Belgrade government decision arrived after Serbian police detained a journalist who wrote a critical text on the handling of epidemic and released her a day after. Her detentions caused many protests in the international community: the OSCE representative on freedom of the media, Harlem Desir, said he was “alarmed” that the Serbian journalist was detained over her reporting. “Despite being released, it is very problematic that police seized her laptop and mobile phones. Journalists need to be able to do their job freely,” Desir said.
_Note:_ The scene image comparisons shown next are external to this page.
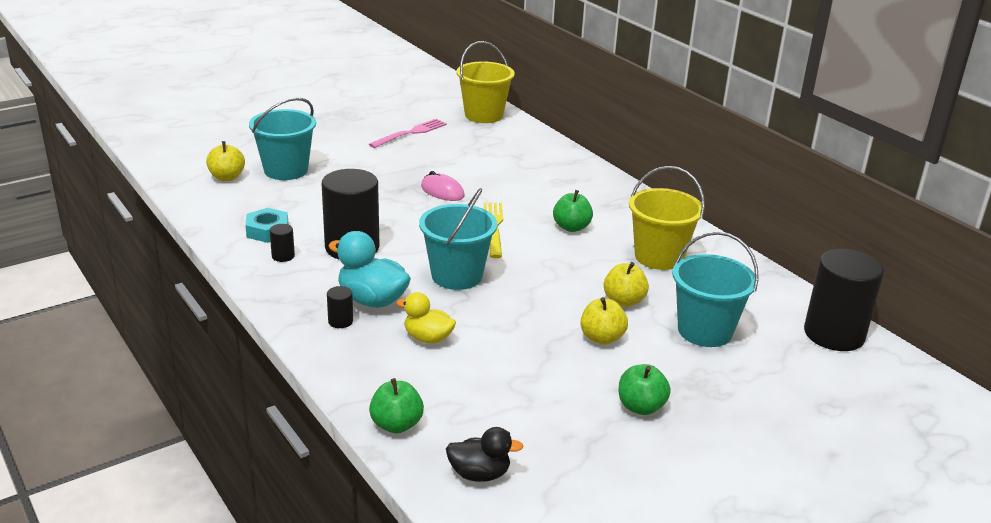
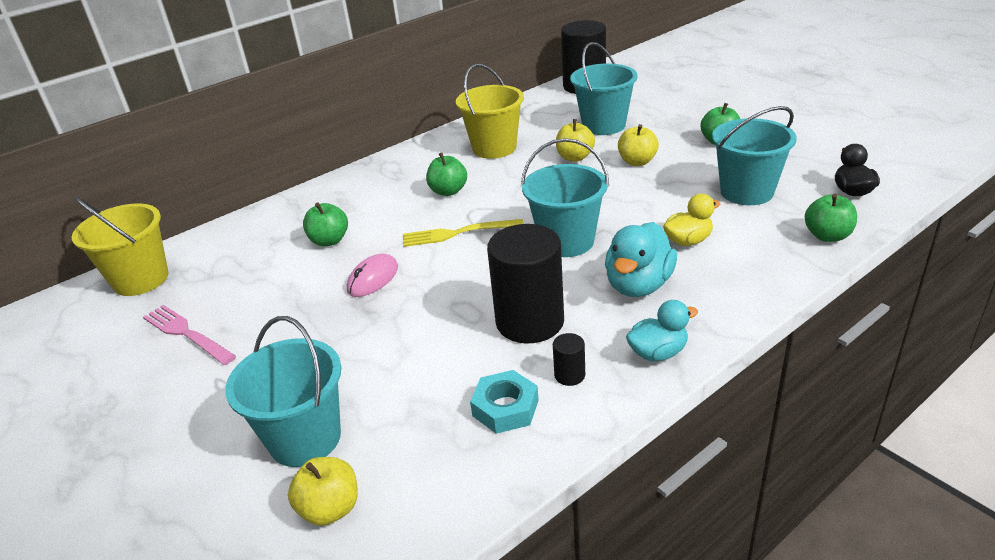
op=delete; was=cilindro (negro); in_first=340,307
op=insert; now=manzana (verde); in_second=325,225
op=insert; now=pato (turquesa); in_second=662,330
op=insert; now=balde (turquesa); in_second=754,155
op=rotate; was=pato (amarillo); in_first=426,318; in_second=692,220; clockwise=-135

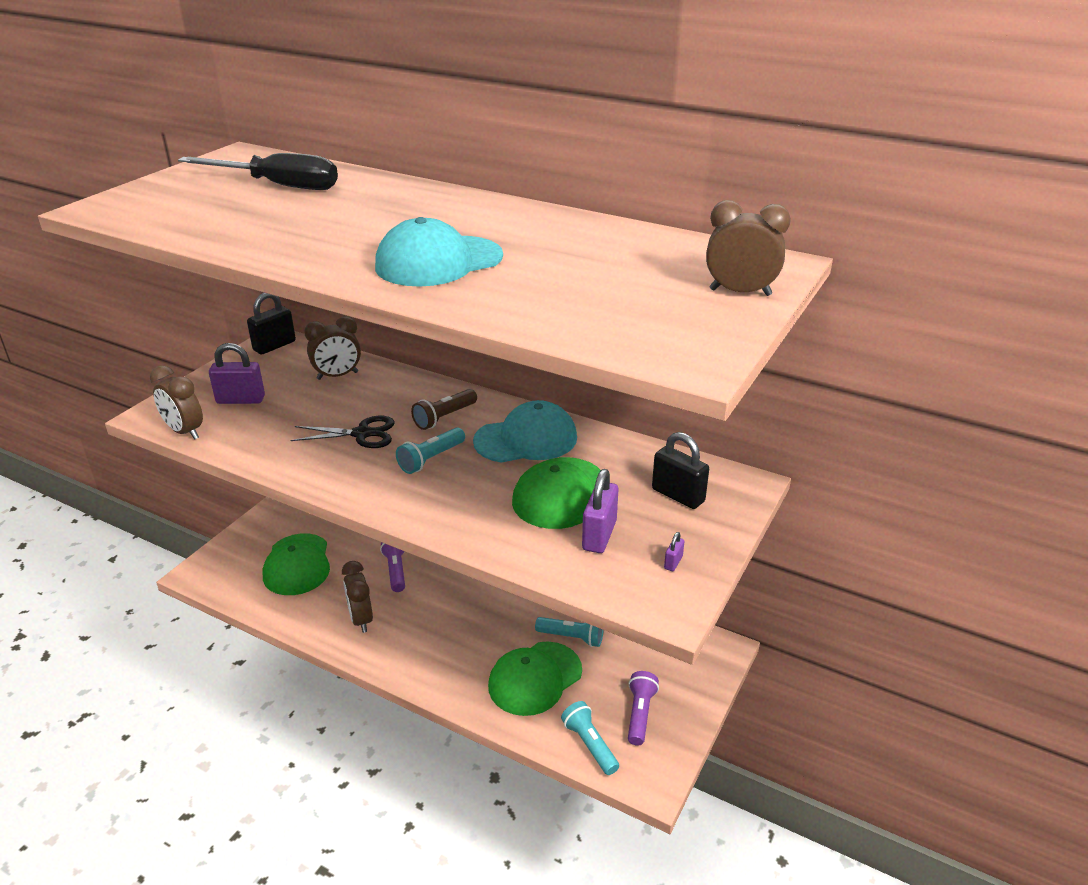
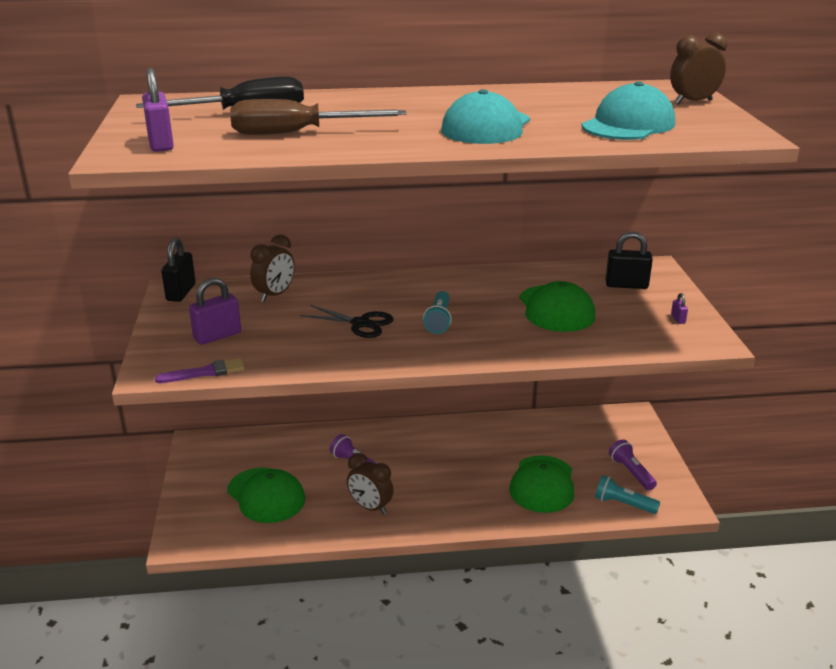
op=delete; was=lámpara de mano (marrón); in_first=444,409
op=delete; was=lámpara de mano (turquesa); in_first=569,632
op=insert; now=destornillador (marrón); in_second=318,117
op=move; was=gorra (turquesa); in_first=525,431; in_second=628,110
op=move; was=candado (morado); in_first=600,511; in_second=158,110
op=replace; was=despertador (marrón); now=pincel (morado); in_first=176,403; in_second=200,370
op=rotate; was=tijeras (negro); in_first=343,432; in_second=347,321; clockwise=60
This kind of undemocratic situation is present also within the EU. In Hungary a law that holds a prison sentence of up to five years for spreading “false information” is part of new measures against COVID-19. Dubbed the “omnipotence law” by critics, the bill approved at the end of March in Hungary extend government power during the emergency (for an indeterminate time) while diminishing parliament’s checks on executive. “Hungary is no more a democracy,” political scientist analyst Andras Bozoki told “Birn” news website. “Instead, we have a hybrid regime. Some call it electoral autocracy, others competitive authoritarianism. So not a democracy nor a dictatorship, but something in between. We can expect more serious developments, as there is no political control over Viktor Orban.
During a war, the liberal democratic order is temporarily suspended, and extraordinary measures are passed that significantly extend state powers and limit the population’s rights. State-of-emergency measures are to some extent necessary even against coronavirus, but they can be taken without the use of “war” language. And they should be strictly related and proportional to the threat: which means that measures to limit the movement of people are legitimize.
Thus, in this strange situation even not clear responses could cause problems to citizens. In the United States a kind of inconsistent federal response to “Chinese virus” has led to a enormous increase of cases. Nancy Pelosi, the speaker of the House of Representative, accused President Donald Trump of costing American lives through his constant denials and delays in response to the coronavirus outbreak. The ties between the White House and individual state governors, who are having much of the burden, have also created many dysfunctions. Trump has been very critic with several Democrats on the frontlines of the fight against the pandemic, and he refused even to talk to the leaders of Michigan and Washington, two states very badly hit by the virus. Trump reaction to the virus, giving single states governor the power to decide which measure to adopt to fight the crisis, seems an irresponsible move. A big country, like the United States, that is going toward crucial election in November 2020, should demonstrate national cohesion in this moment and not just think to use the virus for electoral purpose. Safeguard economy is a crucial part of the battle but ignoring the problem and not giving a strong federal response is also a kind of undemocratic response. Maybe is the opposite of the Hungarian response, but at the end of the day it is still a bad example of functioning liberal democracy.